== RECORD EXCERPTS ==
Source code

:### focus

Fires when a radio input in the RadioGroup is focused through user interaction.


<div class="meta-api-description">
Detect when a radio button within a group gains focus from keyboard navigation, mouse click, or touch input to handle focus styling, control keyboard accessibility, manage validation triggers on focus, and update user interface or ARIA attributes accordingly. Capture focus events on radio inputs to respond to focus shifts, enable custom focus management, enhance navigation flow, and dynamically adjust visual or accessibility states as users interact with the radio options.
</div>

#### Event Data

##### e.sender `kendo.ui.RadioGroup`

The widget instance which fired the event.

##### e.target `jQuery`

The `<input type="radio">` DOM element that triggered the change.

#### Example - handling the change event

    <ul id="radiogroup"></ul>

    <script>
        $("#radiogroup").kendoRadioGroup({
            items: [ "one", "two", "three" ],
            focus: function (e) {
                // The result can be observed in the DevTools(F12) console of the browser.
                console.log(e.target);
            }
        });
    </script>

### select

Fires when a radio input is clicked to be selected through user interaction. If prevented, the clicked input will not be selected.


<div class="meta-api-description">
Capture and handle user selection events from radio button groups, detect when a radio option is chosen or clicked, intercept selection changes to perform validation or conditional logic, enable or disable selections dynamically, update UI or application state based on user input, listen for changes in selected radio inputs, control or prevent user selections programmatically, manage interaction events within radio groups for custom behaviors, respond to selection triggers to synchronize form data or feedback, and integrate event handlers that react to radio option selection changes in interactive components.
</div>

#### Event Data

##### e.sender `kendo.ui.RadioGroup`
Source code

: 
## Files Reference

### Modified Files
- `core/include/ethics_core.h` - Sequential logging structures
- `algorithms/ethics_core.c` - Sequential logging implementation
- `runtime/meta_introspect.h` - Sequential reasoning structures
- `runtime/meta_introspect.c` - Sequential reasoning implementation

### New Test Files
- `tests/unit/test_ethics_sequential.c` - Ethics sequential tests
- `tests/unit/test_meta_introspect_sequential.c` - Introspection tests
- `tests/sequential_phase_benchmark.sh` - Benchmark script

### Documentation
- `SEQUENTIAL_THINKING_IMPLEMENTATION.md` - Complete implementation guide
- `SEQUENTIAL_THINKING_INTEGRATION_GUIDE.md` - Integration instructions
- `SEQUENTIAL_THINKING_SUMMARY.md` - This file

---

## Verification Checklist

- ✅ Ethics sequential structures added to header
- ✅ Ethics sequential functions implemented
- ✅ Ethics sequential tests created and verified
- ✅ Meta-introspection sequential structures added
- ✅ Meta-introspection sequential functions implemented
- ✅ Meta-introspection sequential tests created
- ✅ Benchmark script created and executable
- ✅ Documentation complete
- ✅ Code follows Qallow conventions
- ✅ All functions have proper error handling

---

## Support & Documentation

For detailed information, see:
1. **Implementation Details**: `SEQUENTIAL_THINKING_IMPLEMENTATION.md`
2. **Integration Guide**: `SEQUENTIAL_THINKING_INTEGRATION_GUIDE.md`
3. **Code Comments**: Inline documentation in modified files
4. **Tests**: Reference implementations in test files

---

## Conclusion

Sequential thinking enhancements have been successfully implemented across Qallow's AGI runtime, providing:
===
▶ [EXERCISE DETAILS] With no alteration of any kind, give the data again in full.

▶ [ANSWER SPACE]
Source code

:### focus

Fires when a radio input in the RadioGroup is focused through user interaction.


<div class="meta-api-description">
Detect when a radio button within a group gains focus from keyboard navigation, mouse click, or touch input to handle focus styling, control keyboard accessibility, manage validation triggers on focus, and update user interface or ARIA attributes accordingly. Capture focus events on radio inputs to respond to focus shifts, enable custom focus management, enhance navigation flow, and dynamically adjust visual or accessibility states as users interact with the radio options.
</div>

#### Event Data

##### e.sender `kendo.ui.RadioGroup`

The widget instance which fired the event.

##### e.target `jQuery`

The `<input type="radio">` DOM element that triggered the change.

#### Example - handling the change event

    <ul id="radiogroup"></ul>

    <script>
        $("#radiogroup").kendoRadioGroup({
            items: [ "one", "two", "three" ],
            focus: function (e) {
                // The result can be observed in the DevTools(F12) console of the browser.
                console.log(e.target);
            }
        });
    </script>

### select

Fires when a radio input is clicked to be selected through user interaction. If prevented, the clicked input will not be selected.


<div class="meta-api-description">
Capture and handle user selection events from radio button groups, detect when a radio option is chosen or clicked, intercept selection changes to perform validation or conditional logic, enable or disable selections dynamically, update UI or application state based on user input, listen for changes in selected radio inputs, control or prevent user selections programmatically, manage interaction events within radio groups for custom behaviors, respond to selection triggers to synchronize form data or feedback, and integrate event handlers that react to radio option selection changes in interactive components.
</div>

#### Event Data

##### e.sender `kendo.ui.RadioGroup`
Source code

: 
## Files Reference

### Modified Files
- `core/include/ethics_core.h` - Sequential logging structures
- `algorithms/ethics_core.c` - Sequential logging implementation
- `runtime/meta_introspect.h` - Sequential reasoning structures
- `runtime/meta_introspect.c` - Sequential reasoning implementation

### New Test Files
- `tests/unit/test_ethics_sequential.c` - Ethics sequential tests
- `tests/unit/test_meta_introspect_sequential.c` - Introspection tests
- `tests/sequential_phase_benchmark.sh` - Benchmark script

### Documentation
- `SEQUENTIAL_THINKING_IMPLEMENTATION.md` - Complete implementation guide
- `SEQUENTIAL_THINKING_INTEGRATION_GUIDE.md` - Integration instructions
- `SEQUENTIAL_THINKING_SUMMARY.md` - This file

---

## Verification Checklist

- ✅ Ethics sequential structures added to header
- ✅ Ethics sequential functions implemented
- ✅ Ethics sequential tests created and verified
- ✅ Meta-introspection sequential structures added
- ✅ Meta-introspection sequential functions implemented
- ✅ Meta-introspection sequential tests created
- ✅ Benchmark script created and executable
- ✅ Documentation complete
- ✅ Code follows Qallow conventions
- ✅ All functions have proper error handling

---

## Support & Documentation

For detailed information, see:
1. **Implementation Details**: `SEQUENTIAL_THINKING_IMPLEMENTATION.md`
2. **Integration Guide**: `SEQUENTIAL_THINKING_INTEGRATION_GUIDE.md`
3. **Code Comments**: Inline documentation in modified files
4. **Tests**: Reference implementations in test files

---

## Conclusion

Sequential thinking enhancements have been successfully implemented across Qallow's AGI runtime, providing:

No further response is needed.